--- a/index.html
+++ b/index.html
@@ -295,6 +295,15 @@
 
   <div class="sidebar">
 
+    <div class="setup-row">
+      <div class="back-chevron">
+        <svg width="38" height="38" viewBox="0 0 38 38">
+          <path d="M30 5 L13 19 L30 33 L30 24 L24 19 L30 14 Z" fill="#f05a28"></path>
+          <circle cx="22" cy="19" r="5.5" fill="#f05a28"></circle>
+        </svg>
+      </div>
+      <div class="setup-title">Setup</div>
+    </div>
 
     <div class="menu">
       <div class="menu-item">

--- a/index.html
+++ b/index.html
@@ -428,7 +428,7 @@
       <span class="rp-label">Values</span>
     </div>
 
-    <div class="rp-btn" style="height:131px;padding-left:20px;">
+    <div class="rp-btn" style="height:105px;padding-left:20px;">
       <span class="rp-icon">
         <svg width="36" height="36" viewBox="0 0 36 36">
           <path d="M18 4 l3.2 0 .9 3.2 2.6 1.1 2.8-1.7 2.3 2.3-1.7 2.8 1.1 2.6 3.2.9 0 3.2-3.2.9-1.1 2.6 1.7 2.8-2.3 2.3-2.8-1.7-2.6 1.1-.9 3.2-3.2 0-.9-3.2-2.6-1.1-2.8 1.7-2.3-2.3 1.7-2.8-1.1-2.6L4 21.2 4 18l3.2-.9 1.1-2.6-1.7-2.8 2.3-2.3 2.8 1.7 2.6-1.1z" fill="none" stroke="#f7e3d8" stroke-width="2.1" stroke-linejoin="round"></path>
##############################
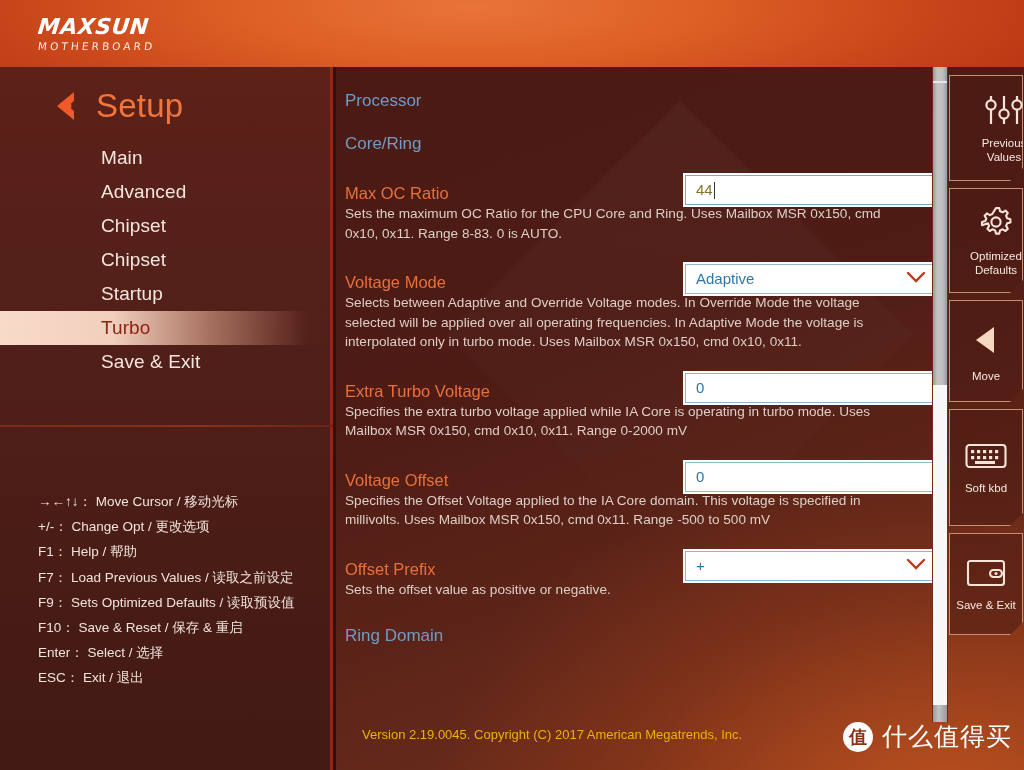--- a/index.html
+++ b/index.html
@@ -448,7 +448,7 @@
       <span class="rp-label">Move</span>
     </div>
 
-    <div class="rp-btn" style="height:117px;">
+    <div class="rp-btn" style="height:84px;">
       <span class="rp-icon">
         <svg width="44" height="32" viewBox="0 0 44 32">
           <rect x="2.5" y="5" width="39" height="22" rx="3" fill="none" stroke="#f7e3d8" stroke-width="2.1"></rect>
##############################
▶ **Your assignment**:
Please count the lines above that hold the string "none" and reply with the number alone.

▶ **Solution to this task**:
2